US Representative John Lewis passed away late Friday from pancreatic cancer. He was 80 years old.
He was born in Alabama in 1940, the son of sharecroppers. As a student at Fisk University in Tennessee, he organized sit-ins at segregated lunch counters. He was one of the original thirteen Freedom Riders, Black and white activists who challenged segregation at interstate bus terminals throughout the American South. He was chairman of the Student Nonviolent Coordinating Committee (SNCC), which organized student activism as part of the civil rights movement. At the age of 23 he was one of the keynote speakers at the March on Washington in 1963, where he told the crowd, “We must say: ‘Wake up, America. Wake up!’ For we cannot stop, and we will not and cannot be patient.”

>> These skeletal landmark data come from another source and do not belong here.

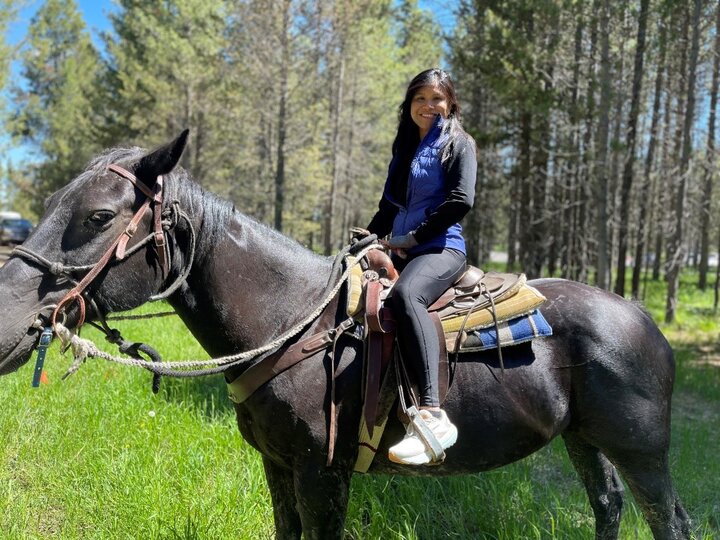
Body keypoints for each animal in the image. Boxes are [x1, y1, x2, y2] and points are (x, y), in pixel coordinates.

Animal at [0, 131, 691, 540]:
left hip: (641, 451)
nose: (8, 323)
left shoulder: (322, 474)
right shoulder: (278, 467)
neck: (288, 319)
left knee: (668, 520)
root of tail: (642, 317)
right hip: (585, 439)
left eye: (98, 216)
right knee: (608, 506)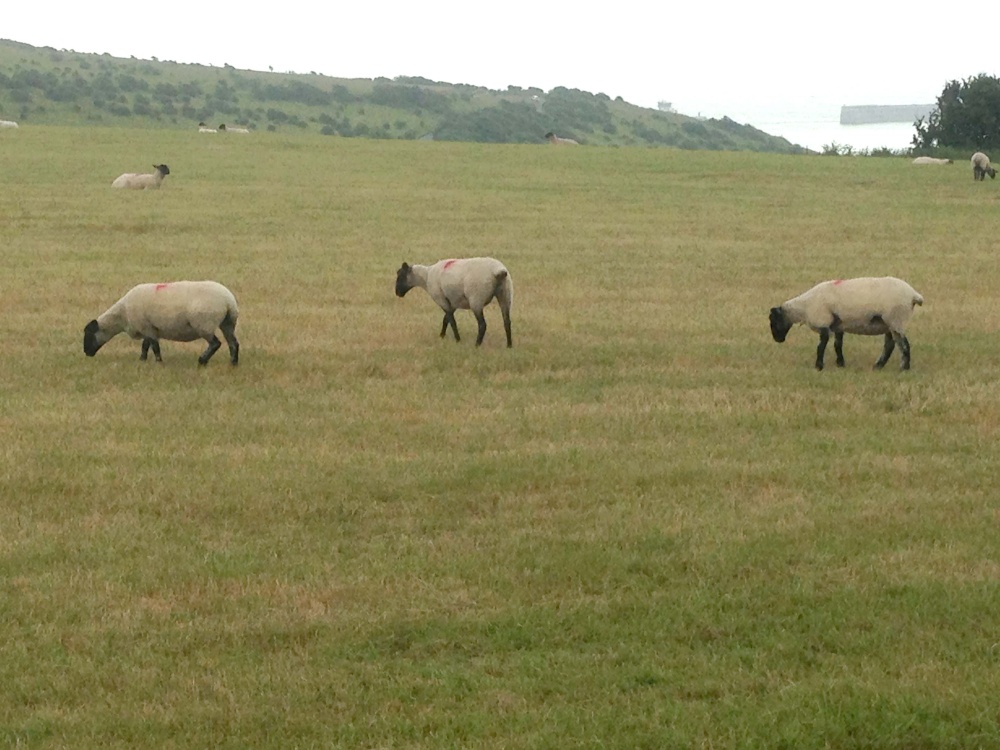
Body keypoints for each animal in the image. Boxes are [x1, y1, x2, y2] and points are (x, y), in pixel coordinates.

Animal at [83, 281, 239, 366]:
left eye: (89, 334)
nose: (86, 353)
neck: (122, 314)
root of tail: (228, 301)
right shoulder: (148, 328)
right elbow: (145, 346)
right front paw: (142, 360)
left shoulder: (146, 327)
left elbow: (154, 347)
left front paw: (158, 362)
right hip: (228, 322)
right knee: (233, 343)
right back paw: (233, 364)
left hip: (204, 324)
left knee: (215, 343)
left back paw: (202, 361)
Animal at [768, 277, 923, 371]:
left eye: (773, 320)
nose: (778, 340)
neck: (804, 307)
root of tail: (914, 295)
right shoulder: (838, 326)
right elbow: (838, 345)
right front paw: (840, 364)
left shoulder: (823, 322)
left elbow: (821, 347)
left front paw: (818, 366)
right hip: (890, 324)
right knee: (890, 345)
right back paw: (878, 366)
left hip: (896, 320)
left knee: (904, 345)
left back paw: (904, 368)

In March of 1965 he helped coordinate and lead a march of peaceful protestors across the Edmund Pettus Bridge in Selma, Alabama, as part of a voting rights demonstration. The marchers were brutally attacked by state troopers, during which Lewis’ skull was cracked by a trooper wielding a billy club. The demonstration came to be known as Bloody Sunday, and news reports of the attack led to Congress and President Lyndon Johnson passing the Voting Rights Act later that year.
Lewis ran for Congress in 1986 and was elected to represent Georgia’s Fifth District, which encompasses much of Atlanta.
His tenure continued to be marked by the activism and protest of his early years, including being arrested several times while participating in protests in Washington D.C. He was inspired by the scope of the recent protests that blossomed across the nation in the wake of the murder of George Floyd by Minneapolis police officers in May. He said in an interview in June, “It was very moving, very moving to see hundreds of thousands of people from all over America and around the world take to the streets — to speak up, to speak out, to get into what I call ‘good trouble’.”
He received numerous awards for his work, including the United States’ highest civilian honor, the Presidential Medal of Freedom, awarded by Barack Obama in 2011. President Obama said at the ceremony, “When parents teach their children what is meant by courage, the story of John Lewis will come to mind — an American who knew that change could not wait for some other person or some other time; whose life is a lesson in the fierce urgency of now. He was known by colleagues on both sides of the aisle as the Conscience of the Congress. Speaker of the House Nancy Pelosi issued a statement Friday in which she hoped Lewis’ memory might “be an inspiration that moves us all to, in the face of injustice, make ‘good trouble, necessary trouble’.”
Lewis refused to attend President Trump’s inauguration in 2017, questioning the legitimacy of the election in the face of reports of Russian interference. As of press time, Trump had not commented on Lewis’ passing.